→ Given entries
****************************************

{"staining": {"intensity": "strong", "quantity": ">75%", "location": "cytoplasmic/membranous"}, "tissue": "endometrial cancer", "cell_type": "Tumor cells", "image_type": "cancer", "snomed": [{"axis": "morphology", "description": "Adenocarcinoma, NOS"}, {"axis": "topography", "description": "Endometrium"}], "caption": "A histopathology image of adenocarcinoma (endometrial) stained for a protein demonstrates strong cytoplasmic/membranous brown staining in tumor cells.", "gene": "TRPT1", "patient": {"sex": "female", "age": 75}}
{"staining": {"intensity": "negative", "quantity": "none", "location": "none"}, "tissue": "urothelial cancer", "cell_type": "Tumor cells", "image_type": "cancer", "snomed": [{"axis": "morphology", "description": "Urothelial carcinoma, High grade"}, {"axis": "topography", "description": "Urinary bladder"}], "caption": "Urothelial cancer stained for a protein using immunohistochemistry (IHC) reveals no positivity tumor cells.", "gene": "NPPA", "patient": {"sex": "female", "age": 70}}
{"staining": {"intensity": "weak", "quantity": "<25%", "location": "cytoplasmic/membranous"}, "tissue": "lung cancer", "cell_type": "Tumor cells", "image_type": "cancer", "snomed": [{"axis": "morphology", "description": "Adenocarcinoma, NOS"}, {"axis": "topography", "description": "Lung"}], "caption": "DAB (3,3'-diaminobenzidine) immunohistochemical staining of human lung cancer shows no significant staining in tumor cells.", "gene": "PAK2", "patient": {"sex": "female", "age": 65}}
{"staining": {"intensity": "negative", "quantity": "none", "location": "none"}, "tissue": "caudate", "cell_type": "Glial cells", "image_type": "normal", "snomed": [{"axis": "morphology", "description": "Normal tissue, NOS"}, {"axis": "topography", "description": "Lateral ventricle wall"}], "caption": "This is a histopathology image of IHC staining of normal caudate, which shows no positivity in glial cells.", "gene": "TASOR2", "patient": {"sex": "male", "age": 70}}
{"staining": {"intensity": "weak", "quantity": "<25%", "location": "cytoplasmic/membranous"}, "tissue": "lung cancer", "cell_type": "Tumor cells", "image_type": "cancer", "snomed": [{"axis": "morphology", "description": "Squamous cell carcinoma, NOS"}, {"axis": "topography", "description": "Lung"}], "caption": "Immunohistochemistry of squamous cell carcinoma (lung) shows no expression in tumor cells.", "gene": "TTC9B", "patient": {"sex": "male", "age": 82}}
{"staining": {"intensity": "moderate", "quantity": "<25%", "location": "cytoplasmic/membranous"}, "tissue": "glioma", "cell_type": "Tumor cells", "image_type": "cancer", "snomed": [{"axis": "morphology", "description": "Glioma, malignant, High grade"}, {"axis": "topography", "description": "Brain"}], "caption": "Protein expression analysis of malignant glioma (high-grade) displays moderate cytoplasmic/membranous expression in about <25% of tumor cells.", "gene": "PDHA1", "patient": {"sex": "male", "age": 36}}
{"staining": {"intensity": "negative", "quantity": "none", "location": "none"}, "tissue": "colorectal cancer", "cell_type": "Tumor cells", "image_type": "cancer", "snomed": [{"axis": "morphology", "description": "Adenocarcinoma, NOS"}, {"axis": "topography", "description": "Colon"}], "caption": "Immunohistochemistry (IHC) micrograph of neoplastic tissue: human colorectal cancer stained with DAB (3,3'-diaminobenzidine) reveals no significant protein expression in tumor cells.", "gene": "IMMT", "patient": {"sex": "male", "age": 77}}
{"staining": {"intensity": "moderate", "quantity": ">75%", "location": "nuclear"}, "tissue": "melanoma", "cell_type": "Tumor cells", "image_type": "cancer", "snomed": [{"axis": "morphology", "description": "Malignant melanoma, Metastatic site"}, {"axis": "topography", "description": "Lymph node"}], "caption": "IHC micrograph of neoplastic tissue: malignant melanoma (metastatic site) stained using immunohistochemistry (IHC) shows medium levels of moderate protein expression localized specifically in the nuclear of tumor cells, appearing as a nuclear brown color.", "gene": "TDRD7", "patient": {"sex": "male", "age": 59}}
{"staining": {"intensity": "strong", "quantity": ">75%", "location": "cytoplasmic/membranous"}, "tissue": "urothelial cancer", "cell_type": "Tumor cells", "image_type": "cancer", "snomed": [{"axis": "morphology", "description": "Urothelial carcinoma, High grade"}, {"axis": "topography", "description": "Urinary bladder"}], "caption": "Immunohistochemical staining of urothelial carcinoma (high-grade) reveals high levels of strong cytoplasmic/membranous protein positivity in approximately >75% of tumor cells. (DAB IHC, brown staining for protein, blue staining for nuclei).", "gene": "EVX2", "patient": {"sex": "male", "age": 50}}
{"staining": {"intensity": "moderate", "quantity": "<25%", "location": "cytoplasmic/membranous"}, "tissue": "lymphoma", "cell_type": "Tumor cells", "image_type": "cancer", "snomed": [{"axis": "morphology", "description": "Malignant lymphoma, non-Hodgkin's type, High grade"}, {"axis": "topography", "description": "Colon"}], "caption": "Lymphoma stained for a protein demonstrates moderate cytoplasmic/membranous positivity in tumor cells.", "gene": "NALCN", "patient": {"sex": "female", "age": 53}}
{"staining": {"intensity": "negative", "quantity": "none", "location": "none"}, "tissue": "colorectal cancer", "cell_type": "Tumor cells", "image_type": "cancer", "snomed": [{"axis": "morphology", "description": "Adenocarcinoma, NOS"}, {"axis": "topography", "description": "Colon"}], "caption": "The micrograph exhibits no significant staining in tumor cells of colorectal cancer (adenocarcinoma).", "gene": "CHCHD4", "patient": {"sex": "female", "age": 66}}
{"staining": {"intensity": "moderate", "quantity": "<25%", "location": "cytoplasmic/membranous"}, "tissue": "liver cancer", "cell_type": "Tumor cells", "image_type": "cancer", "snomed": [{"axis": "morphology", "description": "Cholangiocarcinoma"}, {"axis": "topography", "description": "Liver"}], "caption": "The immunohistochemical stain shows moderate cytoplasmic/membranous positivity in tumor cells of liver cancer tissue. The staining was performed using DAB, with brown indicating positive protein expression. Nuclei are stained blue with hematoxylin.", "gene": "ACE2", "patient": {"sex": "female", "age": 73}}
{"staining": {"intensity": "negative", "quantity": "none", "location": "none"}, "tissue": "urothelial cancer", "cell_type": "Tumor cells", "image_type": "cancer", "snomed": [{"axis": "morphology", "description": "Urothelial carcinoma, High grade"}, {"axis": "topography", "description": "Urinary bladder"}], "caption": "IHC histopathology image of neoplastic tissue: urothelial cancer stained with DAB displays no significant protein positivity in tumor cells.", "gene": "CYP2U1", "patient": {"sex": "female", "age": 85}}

****************************************

→ Exercise
Nothing should appear in the answer except the lines from the one with "micrograph exhibits no" through the final line of the records, written exactly.

→ Worked solution
{"staining": {"intensity": "negative", "quantity": "none", "location": "none"}, "tissue": "colorectal cancer", "cell_type": "Tumor cells", "image_type": "cancer", "snomed": [{"axis": "morphology", "description": "Adenocarcinoma, NOS"}, {"axis": "topography", "description": "Colon"}], "caption": "The micrograph exhibits no significant staining in tumor cells of colorectal cancer (adenocarcinoma).", "gene": "CHCHD4", "patient": {"sex": "female", "age": 66}}
{"staining": {"intensity": "moderate", "quantity": "<25%", "location": "cytoplasmic/membranous"}, "tissue": "liver cancer", "cell_type": "Tumor cells", "image_type": "cancer", "snomed": [{"axis": "morphology", "description": "Cholangiocarcinoma"}, {"axis": "topography", "description": "Liver"}], "caption": "The immunohistochemical stain shows moderate cytoplasmic/membranous positivity in tumor cells of liver cancer tissue. The staining was performed using DAB, with brown indicating positive protein expression. Nuclei are stained blue with hematoxylin.", "gene": "ACE2", "patient": {"sex": "female", "age": 73}}
{"staining": {"intensity": "negative", "quantity": "none", "location": "none"}, "tissue": "urothelial cancer", "cell_type": "Tumor cells", "image_type": "cancer", "snomed": [{"axis": "morphology", "description": "Urothelial carcinoma, High grade"}, {"axis": "topography", "description": "Urinary bladder"}], "caption": "IHC histopathology image of neoplastic tissue: urothelial cancer stained with DAB displays no significant protein positivity in tumor cells.", "gene": "CYP2U1", "patient": {"sex": "female", "age": 85}}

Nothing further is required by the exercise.